Businesses spent almost 333 billion Mexican pesos—US$18 billion—on travel in Mexico in 2017, according to BCD Travel analysis of BCD analysis of Tourism Economics data. Domestic travel accounted for 80%, with the remainder evenly split between inbound and outbound international trips. Business travel spending has been strong in recent years—ranging between 10% and 15% growth per year since 2012. The strength of international travel, especially in 2015 and 2016, has masked a steady slowdown in domestic travel spending. That trend is expected to weigh on total business travel spending, which is forecast to rise an average of 6% per year through 2022.
Mexico is Latin America’s second-largest economy (after Brazil) and the world’s sixth-largest emerging market, according to the International Monetary Fund.

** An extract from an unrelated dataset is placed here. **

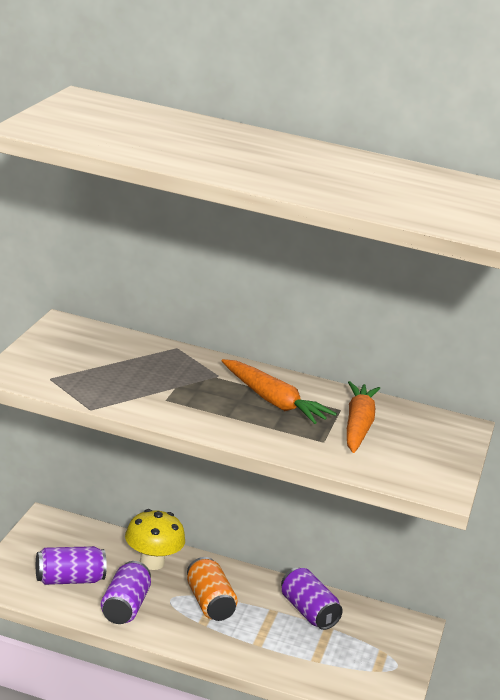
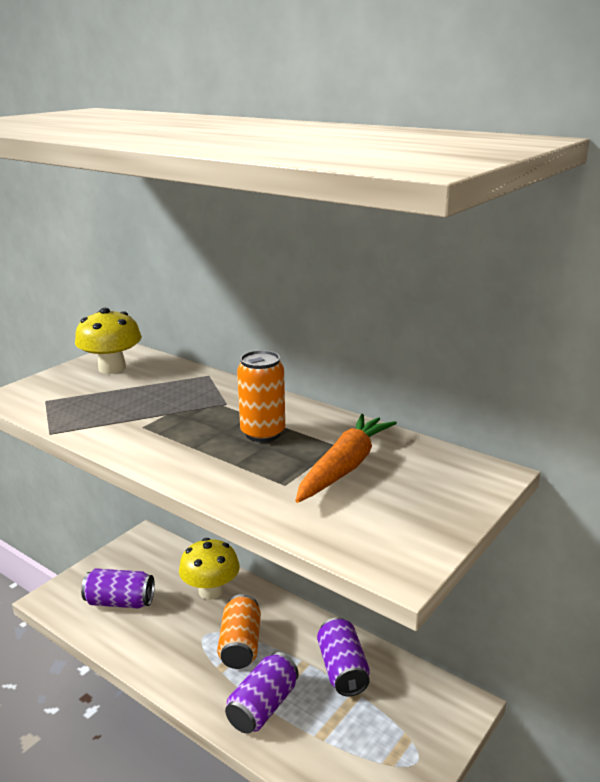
camera: 25 degrees right, 0 degrees up
purple can [101,561,151,624] -> purple can moved to [225,652,299,734]
orange carrot [222,359,337,424] -> orange can [237,350,285,442]
none -> yellow mushroom [75,308,142,374]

- Services now account for almost two-thirds of the country’s economic output; manufacturing makes up a fifth.
- Mexico’s membership in the North American Free Trade Agreement (NAFTA) has made the U.S. its most important trading partner. But this also means the country is highly exposed to economic cycles and policy changes north of its border.
- Oxford Economics predicts economic growth of 2.2% in 2018, as business investment increases and global trade improves. These upward trends should offset lackluster domestic consumer spending and reduced remittances coming into the country from Mexicans working abroad.
International travel has grown, on average, 5.3% per year since 2012. Arrivals and departures have expanded at similar rates.
- Travel is set average 2.5% growth per year through 2022, retaining the parallels in arrivals and departures.
- The U.S. dominates international travel, accounting for 84% of both arrivals and departures. A revised air services agreement enabled more flights between Mexico and the U.S, and the increased competition is putting pressure on airline yields.
- Grupo Aeromexico is Mexico’s largest airline; it combines Aeromexico and the regional carrier Aeromexico Connect. Three rapidly expanding low-cost carriers, Volaris, InterJet and Viva Aerobus, are fueling competition. Aeromexico is responding with new fares aimed at ultra-price-sensitive travelers.
Between 2011 and 2016, the number of star-rated hotels increased 22% to almost 13,500, according to Mexico’s Secretariat of Tourism.
- Local company Posada is the country’s leading chain, with a portfolio of 150 hotels spread across economy, midscale, upscale and upper upscale service tiers. IHG is the leading global chain with 119 hotels in Mexico.
- Oxford Economics reported over a 25% increase in hotel demand between 2012 and 2017.
- Hotel rates increased steadily in 2017, despite disruption caused by an earthquake that hit Mexico City in September. BCD Travel’s 2018 Industry Forecast predicts hotel rates will rise between 1% and 3% in Mexico this year.